| ENTRIES SHOWN |
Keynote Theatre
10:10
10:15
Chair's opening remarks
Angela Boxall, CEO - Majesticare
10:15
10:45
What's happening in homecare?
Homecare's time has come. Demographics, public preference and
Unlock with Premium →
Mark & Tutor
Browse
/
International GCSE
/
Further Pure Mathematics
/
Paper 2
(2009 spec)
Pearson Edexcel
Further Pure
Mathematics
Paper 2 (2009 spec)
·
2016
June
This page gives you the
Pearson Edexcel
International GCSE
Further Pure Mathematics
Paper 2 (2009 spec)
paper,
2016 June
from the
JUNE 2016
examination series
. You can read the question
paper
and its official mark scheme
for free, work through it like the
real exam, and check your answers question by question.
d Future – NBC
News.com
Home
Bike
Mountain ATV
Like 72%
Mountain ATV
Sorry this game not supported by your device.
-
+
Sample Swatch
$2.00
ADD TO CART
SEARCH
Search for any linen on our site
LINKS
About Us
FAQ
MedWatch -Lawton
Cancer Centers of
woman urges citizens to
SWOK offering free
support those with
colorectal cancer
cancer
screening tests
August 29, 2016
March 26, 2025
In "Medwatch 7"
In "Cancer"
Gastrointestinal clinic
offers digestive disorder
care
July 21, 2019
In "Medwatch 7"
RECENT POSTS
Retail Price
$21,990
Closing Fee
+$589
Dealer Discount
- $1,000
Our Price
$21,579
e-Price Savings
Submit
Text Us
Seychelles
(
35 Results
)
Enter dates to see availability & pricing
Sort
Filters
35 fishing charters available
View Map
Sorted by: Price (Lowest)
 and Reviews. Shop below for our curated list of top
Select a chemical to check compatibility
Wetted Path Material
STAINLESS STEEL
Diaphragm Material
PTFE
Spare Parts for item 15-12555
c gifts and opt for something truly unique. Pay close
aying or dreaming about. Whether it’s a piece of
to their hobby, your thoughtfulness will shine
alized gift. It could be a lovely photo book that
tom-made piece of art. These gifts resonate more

| WHAT YOU SHOULD DO |
Please reproduce every line of the records above word for word, in the same order and with the same line breaks.

| REPLY TO THE TASK |
Keynote Theatre
10:10
10:15
Chair's opening remarks
Angela Boxall, CEO - Majesticare
10:15
10:45
What's happening in homecare?
Homecare's time has come. Demographics, public preference and
Unlock with Premium →
Mark & Tutor
Browse
/
International GCSE
/
Further Pure Mathematics
/
Paper 2
(2009 spec)
Pearson Edexcel
Further Pure
Mathematics
Paper 2 (2009 spec)
·
2016
June
This page gives you the
Pearson Edexcel
International GCSE
Further Pure Mathematics
Paper 2 (2009 spec)
paper,
2016 June
from the
JUNE 2016
examination series
. You can read the question
paper
and its official mark scheme
for free, work through it like the
real exam, and check your answers question by question.
d Future – NBC
News.com
Home
Bike
Mountain ATV
Like 72%
Mountain ATV
Sorry this game not supported by your device.
-
+
Sample Swatch
$2.00
ADD TO CART
SEARCH
Search for any linen on our site
LINKS
About Us
FAQ
MedWatch -Lawton
Cancer Centers of
woman urges citizens to
SWOK offering free
support those with
colorectal cancer
cancer
screening tests
August 29, 2016
March 26, 2025
In "Medwatch 7"
In "Cancer"
Gastrointestinal clinic
offers digestive disorder
care
July 21, 2019
In "Medwatch 7"
RECENT POSTS
Retail Price
$21,990
Closing Fee
+$589
Dealer Discount
- $1,000
Our Price
$21,579
e-Price Savings
Submit
Text Us
Seychelles
(
35 Results
)
Enter dates to see availability & pricing
Sort
Filters
35 fishing charters available
View Map
Sorted by: Price (Lowest)
 and Reviews. Shop below for our curated list of top
Select a chemical to check compatibility
Wetted Path Material
STAINLESS STEEL
Diaphragm Material
PTFE
Spare Parts for item 15-12555
c gifts and opt for something truly unique. Pay close
aying or dreaming about. Whether it’s a piece of
to their hobby, your thoughtfulness will shine
alized gift. It could be a lovely photo book that
tom-made piece of art. These gifts resonate more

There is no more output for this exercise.